◆ **Stored rows**:
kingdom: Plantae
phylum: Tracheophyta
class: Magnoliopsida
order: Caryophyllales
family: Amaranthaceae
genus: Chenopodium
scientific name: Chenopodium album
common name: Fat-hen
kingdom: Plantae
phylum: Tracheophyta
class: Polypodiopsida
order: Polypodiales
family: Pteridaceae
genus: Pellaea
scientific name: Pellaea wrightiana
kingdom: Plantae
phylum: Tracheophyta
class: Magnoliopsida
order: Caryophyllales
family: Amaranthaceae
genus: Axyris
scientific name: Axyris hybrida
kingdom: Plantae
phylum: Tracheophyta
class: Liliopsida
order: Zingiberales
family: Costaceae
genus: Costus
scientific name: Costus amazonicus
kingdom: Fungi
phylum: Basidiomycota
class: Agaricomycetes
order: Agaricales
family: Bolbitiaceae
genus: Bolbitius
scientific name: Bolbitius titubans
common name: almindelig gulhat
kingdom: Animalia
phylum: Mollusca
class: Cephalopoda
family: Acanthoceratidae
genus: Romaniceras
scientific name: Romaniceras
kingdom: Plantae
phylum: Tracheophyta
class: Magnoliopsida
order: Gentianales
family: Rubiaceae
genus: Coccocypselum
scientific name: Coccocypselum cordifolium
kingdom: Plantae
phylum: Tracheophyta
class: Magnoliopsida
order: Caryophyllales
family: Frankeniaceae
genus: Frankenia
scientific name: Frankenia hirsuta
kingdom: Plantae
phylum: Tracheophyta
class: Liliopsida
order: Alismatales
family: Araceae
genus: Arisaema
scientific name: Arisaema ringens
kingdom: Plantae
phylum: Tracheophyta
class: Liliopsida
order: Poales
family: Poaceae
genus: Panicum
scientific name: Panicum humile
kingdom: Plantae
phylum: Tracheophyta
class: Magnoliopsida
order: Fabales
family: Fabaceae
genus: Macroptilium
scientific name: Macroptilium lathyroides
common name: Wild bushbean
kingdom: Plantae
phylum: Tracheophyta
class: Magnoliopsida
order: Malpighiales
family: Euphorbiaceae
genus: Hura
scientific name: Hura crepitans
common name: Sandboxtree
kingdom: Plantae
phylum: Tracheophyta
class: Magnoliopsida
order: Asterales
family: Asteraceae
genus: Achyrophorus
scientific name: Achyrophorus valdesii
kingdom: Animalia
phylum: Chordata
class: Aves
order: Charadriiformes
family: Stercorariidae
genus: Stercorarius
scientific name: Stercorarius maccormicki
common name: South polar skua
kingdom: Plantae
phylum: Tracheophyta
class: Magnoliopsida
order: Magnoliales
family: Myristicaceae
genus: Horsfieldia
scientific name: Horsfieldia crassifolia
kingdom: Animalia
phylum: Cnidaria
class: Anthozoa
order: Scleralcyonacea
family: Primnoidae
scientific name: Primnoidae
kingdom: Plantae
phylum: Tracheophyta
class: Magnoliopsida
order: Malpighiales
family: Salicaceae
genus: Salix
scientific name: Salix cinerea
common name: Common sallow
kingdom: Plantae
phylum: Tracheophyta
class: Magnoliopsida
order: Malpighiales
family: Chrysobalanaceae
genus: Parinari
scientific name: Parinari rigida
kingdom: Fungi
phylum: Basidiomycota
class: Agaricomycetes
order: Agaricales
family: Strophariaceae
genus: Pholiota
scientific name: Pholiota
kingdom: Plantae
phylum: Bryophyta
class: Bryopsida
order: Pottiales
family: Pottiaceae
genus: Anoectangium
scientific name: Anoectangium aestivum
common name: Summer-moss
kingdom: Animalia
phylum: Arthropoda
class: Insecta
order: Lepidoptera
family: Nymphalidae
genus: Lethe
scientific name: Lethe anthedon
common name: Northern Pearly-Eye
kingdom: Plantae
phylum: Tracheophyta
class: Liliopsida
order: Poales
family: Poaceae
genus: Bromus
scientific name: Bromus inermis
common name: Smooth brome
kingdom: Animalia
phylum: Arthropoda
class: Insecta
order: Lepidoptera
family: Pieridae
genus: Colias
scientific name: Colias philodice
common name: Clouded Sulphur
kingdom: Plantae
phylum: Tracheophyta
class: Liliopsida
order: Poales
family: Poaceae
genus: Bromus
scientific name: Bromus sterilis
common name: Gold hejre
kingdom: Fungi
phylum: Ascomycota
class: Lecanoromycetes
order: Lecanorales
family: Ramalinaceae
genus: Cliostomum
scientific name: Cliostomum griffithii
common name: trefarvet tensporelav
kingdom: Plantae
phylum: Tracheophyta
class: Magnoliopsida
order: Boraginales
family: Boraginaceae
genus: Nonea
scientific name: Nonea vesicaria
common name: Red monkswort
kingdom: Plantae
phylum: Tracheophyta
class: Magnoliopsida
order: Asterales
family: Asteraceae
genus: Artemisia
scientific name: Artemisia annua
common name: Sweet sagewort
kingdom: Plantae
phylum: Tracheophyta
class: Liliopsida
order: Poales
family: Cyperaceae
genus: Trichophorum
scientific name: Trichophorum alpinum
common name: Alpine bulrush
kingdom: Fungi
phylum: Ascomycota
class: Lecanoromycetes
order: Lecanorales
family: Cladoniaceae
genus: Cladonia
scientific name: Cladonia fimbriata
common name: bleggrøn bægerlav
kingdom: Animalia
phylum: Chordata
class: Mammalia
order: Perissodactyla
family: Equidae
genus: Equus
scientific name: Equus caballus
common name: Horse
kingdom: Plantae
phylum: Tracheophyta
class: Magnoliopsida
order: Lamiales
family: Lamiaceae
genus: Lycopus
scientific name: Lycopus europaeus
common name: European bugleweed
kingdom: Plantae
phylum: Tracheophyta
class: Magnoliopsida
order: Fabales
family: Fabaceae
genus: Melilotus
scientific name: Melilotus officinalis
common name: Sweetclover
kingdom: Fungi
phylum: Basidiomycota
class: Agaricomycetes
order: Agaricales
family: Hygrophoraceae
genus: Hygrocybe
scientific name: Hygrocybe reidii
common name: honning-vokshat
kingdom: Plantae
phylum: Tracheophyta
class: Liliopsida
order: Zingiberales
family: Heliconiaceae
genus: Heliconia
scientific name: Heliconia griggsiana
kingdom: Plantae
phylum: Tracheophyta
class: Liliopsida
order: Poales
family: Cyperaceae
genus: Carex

◆ **Brief**: Can you rewrite every line of the items above, putting "vernacular name" wherever "common name" appears and leaving all else unchanged?

◆ **Response**:
kingdom: Plantae
phylum: Tracheophyta
class: Magnoliopsida
order: Caryophyllales
family: Amaranthaceae
genus: Chenopodium
scientific name: Chenopodium album
vernacular name: Fat-hen
kingdom: Plantae
phylum: Tracheophyta
class: Polypodiopsida
order: Polypodiales
family: Pteridaceae
genus: Pellaea
scientific name: Pellaea wrightiana
kingdom: Plantae
phylum: Tracheophyta
class: Magnoliopsida
order: Caryophyllales
family: Amaranthaceae
genus: Axyris
scientific name: Axyris hybrida
kingdom: Plantae
phylum: Tracheophyta
class: Liliopsida
order: Zingiberales
family: Costaceae
genus: Costus
scientific name: Costus amazonicus
kingdom: Fungi
phylum: Basidiomycota
class: Agaricomycetes
order: Agaricales
family: Bolbitiaceae
genus: Bolbitius
scientific name: Bolbitius titubans
vernacular name: almindelig gulhat
kingdom: Animalia
phylum: Mollusca
class: Cephalopoda
family: Acanthoceratidae
genus: Romaniceras
scientific name: Romaniceras
kingdom: Plantae
phylum: Tracheophyta
class: Magnoliopsida
order: Gentianales
family: Rubiaceae
genus: Coccocypselum
scientific name: Coccocypselum cordifolium
kingdom: Plantae
phylum: Tracheophyta
class: Magnoliopsida
order: Caryophyllales
family: Frankeniaceae
genus: Frankenia
scientific name: Frankenia hirsuta
kingdom: Plantae
phylum: Tracheophyta
class: Liliopsida
order: Alismatales
family: Araceae
genus: Arisaema
scientific name: Arisaema ringens
kingdom: Plantae
phylum: Tracheophyta
class: Liliopsida
order: Poales
family: Poaceae
genus: Panicum
scientific name: Panicum humile
kingdom: Plantae
phylum: Tracheophyta
class: Magnoliopsida
order: Fabales
family: Fabaceae
genus: Macroptilium
scientific name: Macroptilium lathyroides
vernacular name: Wild bushbean
kingdom: Plantae
phylum: Tracheophyta
class: Magnoliopsida
order: Malpighiales
family: Euphorbiaceae
genus: Hura
scientific name: Hura crepitans
vernacular name: Sandboxtree
kingdom: Plantae
phylum: Tracheophyta
class: Magnoliopsida
order: Asterales
family: Asteraceae
genus: Achyrophorus
scientific name: Achyrophorus valdesii
kingdom: Animalia
phylum: Chordata
class: Aves
order: Charadriiformes
family: Stercorariidae
genus: Stercorarius
scientific name: Stercorarius maccormicki
vernacular name: South polar skua
kingdom: Plantae
phylum: Tracheophyta
class: Magnoliopsida
order: Magnoliales
family: Myristicaceae
genus: Horsfieldia
scientific name: Horsfieldia crassifolia
kingdom: Animalia
phylum: Cnidaria
class: Anthozoa
order: Scleralcyonacea
family: Primnoidae
scientific name: Primnoidae
kingdom: Plantae
phylum: Tracheophyta
class: Magnoliopsida
order: Malpighiales
family: Salicaceae
genus: Salix
scientific name: Salix cinerea
vernacular name: Common sallow
kingdom: Plantae
phylum: Tracheophyta
class: Magnoliopsida
order: Malpighiales
family: Chrysobalanaceae
genus: Parinari
scientific name: Parinari rigida
kingdom: Fungi
phylum: Basidiomycota
class: Agaricomycetes
order: Agaricales
family: Strophariaceae
genus: Pholiota
scientific name: Pholiota
kingdom: Plantae
phylum: Bryophyta
class: Bryopsida
order: Pottiales
family: Pottiaceae
genus: Anoectangium
scientific name: Anoectangium aestivum
vernacular name: Summer-moss
kingdom: Animalia
phylum: Arthropoda
class: Insecta
order: Lepidoptera
family: Nymphalidae
genus: Lethe
scientific name: Lethe anthedon
vernacular name: Northern Pearly-Eye
kingdom: Plantae
phylum: Tracheophyta
class: Liliopsida
order: Poales
family: Poaceae
genus: Bromus
scientific name: Bromus inermis
vernacular name: Smooth brome
kingdom: Animalia
phylum: Arthropoda
class: Insecta
order: Lepidoptera
family: Pieridae
genus: Colias
scientific name: Colias philodice
vernacular name: Clouded Sulphur
kingdom: Plantae
phylum: Tracheophyta
class: Liliopsida
order: Poales
family: Poaceae
genus: Bromus
scientific name: Bromus sterilis
vernacular name: Gold hejre
kingdom: Fungi
phylum: Ascomycota
class: Lecanoromycetes
order: Lecanorales
family: Ramalinaceae
genus: Cliostomum
scientific name: Cliostomum griffithii
vernacular name: trefarvet tensporelav
kingdom: Plantae
phylum: Tracheophyta
class: Magnoliopsida
order: Boraginales
family: Boraginaceae
genus: Nonea
scientific name: Nonea vesicaria
vernacular name: Red monkswort
kingdom: Plantae
phylum: Tracheophyta
class: Magnoliopsida
order: Asterales
family: Asteraceae
genus: Artemisia
scientific name: Artemisia annua
vernacular name: Sweet sagewort
kingdom: Plantae
phylum: Tracheophyta
class: Liliopsida
order: Poales
family: Cyperaceae
genus: Trichophorum
scientific name: Trichophorum alpinum
vernacular name: Alpine bulrush
kingdom: Fungi
phylum: Ascomycota
class: Lecanoromycetes
order: Lecanorales
family: Cladoniaceae
genus: Cladonia
scientific name: Cladonia fimbriata
vernacular name: bleggrøn bægerlav
kingdom: Animalia
phylum: Chordata
class: Mammalia
order: Perissodactyla
family: Equidae
genus: Equus
scientific name: Equus caballus
vernacular name: Horse
kingdom: Plantae
phylum: Tracheophyta
class: Magnoliopsida
order: Lamiales
family: Lamiaceae
genus: Lycopus
scientific name: Lycopus europaeus
vernacular name: European bugleweed
kingdom: Plantae
phylum: Tracheophyta
class: Magnoliopsida
order: Fabales
family: Fabaceae
genus: Melilotus
scientific name: Melilotus officinalis
vernacular name: Sweetclover
kingdom: Fungi
phylum: Basidiomycota
class: Agaricomycetes
order: Agaricales
family: Hygrophoraceae
genus: Hygrocybe
scientific name: Hygrocybe reidii
vernacular name: honning-vokshat
kingdom: Plantae
phylum: Tracheophyta
class: Liliopsida
order: Zingiberales
family: Heliconiaceae
genus: Heliconia
scientific name: Heliconia griggsiana
kingdom: Plantae
phylum: Tracheophyta
class: Liliopsida
order: Poales
family: Cyperaceae
genus: Carex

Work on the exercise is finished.